Did you miss NJ Governor Schultz Schultzie’s State of the State address yesterday? Me too. But, straight shooter that he is, he went right to Bridgegate, delivering a stirring thema culpa in the time-honored politician passive-tense style.
“…[M]istakes were clearly made.”
Reminds me of the years between about 1978 and 1986.
“Drugs were clearly ingested. Alcohol was most definitely consumed. Blackouts occurred, and, yes, there was puking involved. Lots of puking. I personally don’t know who did all that, but it happened under my watch, so I will accept all non-legally binding responsibility for those actions that, apparently, occurred without my knowledge.”
It also reminds me of Ronnie Reagan’s Iran-Contra “admission.”
“Hey, I said I didn’t do any of this shit but turns out the evidence is conclusive that I did. So, hey, must be I did. My bad.”

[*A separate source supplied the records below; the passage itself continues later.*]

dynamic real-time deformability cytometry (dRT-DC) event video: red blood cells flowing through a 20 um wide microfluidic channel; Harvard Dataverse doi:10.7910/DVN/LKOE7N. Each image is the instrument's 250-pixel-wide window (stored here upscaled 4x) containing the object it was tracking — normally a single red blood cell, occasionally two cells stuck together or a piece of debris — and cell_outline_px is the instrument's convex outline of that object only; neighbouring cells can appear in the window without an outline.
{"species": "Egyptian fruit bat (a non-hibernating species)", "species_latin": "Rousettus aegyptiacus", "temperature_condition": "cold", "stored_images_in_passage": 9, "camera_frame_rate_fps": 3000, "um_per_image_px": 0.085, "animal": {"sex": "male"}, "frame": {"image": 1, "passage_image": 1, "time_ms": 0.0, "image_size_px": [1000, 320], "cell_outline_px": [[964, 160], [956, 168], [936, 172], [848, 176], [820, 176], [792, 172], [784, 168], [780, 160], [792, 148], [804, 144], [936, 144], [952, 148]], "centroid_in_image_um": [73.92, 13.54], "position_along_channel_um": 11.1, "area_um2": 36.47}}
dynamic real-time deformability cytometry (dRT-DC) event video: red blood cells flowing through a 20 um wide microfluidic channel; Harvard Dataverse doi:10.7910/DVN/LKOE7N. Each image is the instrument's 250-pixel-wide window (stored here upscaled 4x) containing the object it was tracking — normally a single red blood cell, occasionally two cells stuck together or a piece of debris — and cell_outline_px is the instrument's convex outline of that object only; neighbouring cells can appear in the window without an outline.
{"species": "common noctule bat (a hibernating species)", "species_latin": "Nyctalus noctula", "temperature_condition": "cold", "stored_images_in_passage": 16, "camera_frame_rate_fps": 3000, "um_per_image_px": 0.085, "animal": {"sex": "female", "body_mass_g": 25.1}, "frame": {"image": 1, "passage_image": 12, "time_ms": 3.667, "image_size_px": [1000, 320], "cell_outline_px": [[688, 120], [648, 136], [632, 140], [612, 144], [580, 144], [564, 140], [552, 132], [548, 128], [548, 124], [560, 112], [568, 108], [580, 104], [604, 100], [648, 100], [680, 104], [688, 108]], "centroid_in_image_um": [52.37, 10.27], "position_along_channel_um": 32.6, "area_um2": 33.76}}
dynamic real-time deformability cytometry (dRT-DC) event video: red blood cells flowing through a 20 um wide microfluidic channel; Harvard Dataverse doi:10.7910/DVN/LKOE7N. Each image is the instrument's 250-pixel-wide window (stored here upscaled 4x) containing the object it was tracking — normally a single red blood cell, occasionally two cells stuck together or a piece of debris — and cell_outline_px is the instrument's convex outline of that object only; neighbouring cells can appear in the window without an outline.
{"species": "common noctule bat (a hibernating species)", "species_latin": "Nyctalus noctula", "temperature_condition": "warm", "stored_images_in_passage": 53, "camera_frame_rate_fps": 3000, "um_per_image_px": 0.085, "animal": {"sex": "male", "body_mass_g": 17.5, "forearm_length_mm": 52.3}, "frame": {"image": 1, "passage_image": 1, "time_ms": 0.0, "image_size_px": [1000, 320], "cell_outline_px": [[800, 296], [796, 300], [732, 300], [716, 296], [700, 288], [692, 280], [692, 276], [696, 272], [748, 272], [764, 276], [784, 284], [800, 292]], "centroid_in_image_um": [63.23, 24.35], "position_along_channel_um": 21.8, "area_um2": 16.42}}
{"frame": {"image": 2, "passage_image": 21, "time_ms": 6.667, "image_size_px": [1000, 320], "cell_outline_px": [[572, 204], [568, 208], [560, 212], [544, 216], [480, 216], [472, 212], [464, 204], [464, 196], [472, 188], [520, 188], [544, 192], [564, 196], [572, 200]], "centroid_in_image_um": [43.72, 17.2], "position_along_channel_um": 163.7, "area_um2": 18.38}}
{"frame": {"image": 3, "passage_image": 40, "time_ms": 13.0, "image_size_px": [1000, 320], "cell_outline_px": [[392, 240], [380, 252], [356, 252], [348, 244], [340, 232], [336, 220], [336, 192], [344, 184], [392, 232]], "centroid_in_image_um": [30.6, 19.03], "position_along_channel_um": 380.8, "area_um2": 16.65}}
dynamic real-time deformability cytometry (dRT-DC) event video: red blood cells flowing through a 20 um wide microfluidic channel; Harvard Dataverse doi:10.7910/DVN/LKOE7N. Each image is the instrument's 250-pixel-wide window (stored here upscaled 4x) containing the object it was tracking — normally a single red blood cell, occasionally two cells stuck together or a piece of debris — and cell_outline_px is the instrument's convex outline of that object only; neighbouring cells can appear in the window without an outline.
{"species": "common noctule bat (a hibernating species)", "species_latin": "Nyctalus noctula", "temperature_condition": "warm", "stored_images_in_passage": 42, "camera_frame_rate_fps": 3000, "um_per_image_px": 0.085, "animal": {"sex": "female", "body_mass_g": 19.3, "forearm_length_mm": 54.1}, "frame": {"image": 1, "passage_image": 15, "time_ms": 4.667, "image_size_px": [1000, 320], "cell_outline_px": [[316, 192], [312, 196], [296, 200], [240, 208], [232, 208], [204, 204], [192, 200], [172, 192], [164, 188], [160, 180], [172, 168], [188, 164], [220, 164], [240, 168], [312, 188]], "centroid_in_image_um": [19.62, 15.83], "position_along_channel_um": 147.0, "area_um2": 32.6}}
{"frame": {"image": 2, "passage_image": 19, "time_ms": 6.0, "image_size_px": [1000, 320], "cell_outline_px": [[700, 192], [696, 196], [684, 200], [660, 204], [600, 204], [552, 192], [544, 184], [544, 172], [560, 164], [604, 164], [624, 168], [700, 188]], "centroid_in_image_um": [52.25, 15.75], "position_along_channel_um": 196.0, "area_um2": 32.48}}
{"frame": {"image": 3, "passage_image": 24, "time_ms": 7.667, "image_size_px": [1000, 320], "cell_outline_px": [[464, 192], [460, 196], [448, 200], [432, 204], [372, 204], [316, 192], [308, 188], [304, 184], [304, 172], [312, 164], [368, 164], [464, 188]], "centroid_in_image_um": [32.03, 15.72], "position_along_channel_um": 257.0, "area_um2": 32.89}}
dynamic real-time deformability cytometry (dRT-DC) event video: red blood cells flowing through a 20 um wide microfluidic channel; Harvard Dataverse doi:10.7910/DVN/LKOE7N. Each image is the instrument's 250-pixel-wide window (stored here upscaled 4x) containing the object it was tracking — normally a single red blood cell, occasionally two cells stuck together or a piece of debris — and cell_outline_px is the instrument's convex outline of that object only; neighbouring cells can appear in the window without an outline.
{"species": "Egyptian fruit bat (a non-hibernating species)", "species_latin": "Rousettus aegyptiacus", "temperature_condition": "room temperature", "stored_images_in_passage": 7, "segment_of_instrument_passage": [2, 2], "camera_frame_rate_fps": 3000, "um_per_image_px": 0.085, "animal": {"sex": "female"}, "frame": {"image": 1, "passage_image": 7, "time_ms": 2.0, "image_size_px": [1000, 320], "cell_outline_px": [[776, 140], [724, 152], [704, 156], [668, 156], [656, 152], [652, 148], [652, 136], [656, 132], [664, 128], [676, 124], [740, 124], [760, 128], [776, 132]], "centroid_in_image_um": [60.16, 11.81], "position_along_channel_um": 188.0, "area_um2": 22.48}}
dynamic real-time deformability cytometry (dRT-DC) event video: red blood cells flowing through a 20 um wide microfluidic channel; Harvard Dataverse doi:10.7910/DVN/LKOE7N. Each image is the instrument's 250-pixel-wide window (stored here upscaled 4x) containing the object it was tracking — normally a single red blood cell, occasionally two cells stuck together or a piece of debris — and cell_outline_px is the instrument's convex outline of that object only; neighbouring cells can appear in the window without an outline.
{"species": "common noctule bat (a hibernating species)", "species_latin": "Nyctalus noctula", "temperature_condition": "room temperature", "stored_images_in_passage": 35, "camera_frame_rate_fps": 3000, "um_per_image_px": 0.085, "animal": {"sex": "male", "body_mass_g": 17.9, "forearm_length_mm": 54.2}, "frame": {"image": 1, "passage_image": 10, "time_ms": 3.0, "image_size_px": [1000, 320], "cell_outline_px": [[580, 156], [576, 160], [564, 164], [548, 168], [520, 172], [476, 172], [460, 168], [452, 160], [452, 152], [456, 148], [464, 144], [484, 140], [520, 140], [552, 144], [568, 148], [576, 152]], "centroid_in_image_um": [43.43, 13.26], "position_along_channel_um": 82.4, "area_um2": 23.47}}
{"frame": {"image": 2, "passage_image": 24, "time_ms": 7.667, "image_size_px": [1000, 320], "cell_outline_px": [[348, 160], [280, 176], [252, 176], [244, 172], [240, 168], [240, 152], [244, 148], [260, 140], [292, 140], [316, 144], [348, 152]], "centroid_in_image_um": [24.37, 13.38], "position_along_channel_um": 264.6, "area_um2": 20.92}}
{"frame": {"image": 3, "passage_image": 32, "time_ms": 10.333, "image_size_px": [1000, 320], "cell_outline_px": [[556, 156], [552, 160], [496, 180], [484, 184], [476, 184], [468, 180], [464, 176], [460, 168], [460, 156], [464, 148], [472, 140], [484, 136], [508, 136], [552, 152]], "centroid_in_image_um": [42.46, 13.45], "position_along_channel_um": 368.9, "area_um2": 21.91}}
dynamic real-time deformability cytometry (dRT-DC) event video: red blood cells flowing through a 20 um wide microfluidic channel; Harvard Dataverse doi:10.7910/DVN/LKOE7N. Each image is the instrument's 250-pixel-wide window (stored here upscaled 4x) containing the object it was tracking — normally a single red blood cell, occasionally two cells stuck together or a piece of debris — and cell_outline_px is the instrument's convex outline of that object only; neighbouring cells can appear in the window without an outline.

You know what’s weird? That was in 1987. Doesn’t Reagan seem like he should have been a lot longer ago? I mean, I know 1987 was like 37 years ago (Holy Shit! 1987 was 37 years ago!), but Reagan seems like he should have been in the 50s or something. Eisenhower, Reagan, then Kennedy. Maybe because his crappy movies are from back then, I dunno. I just think his era should have died and been buried a long time ago, but the Republicans and the Teabaggers still worship him.
It’s too dark to see outside at the moment, but the weather widget on my desktop says the current conditions are “freezing fog.” That’s a rather interesting concept. So I guess I’ll be driving to work through a cloud of tiny ice pellets. That should be interesting. Unless it either warms up or gets colder by the time I leave. Today is my late day, so I try like hell to procrastinate to avoid getting to my desk too early.
I hate these late days. It’s not as if I’m sleeping in on Wednesdays and then rolling out of bed at eight o’clock. This morning I rolled out at 4:00, since Fritzi and the gang decided there was something outside that required investigation (not that I was actually asleep, but I was quite comfortable and my foot wasn’t hurting). It was basically pointless trying to go back to bed after that (though I tried). Just another in a long list of things I’ve failed at over the years.
If I bought into all that Catholic shit, I think I’d get me a St. Jude medal. He’s the Patron Saint of Lost Causes (though St. Monica would be a good fit for me, too). And, no, I didn’t actually know that – I had to look that up, but I figured there had to be one. There’s a friggin’ saint for everything – for all the good they do. In fact, there are so many causes out there, the saints pull multiple duty.
Take St. Drogo. Patron Saint of unattractive people, Baume-les-Messieurs, bodily ills, broken bones, cattle, coffee house keepers, coffee house owners, deaf people, deafness, dumbness, Fleury-sur-Loire, gall stones, hernias, illness, insanity, mental illness, mentally ill people, midwives, mute people, muteness, mutes, orphans, ruptures, sheep, shepherds, sick people, sickness.
Do they hand this shit out by lottery, or do they have a big meeting in Catholic heaven.
“OK, ruptures. Who wants ruptures? Drogo? OK, good. I’ll put you down for hernias, too – they kinda go together. Next up we got Mad Dogs – Hubert, can I put you down for that?”
Well, it’s still way too damn early to start getting ready for work. Guess I’ll have to find a way to kill some time.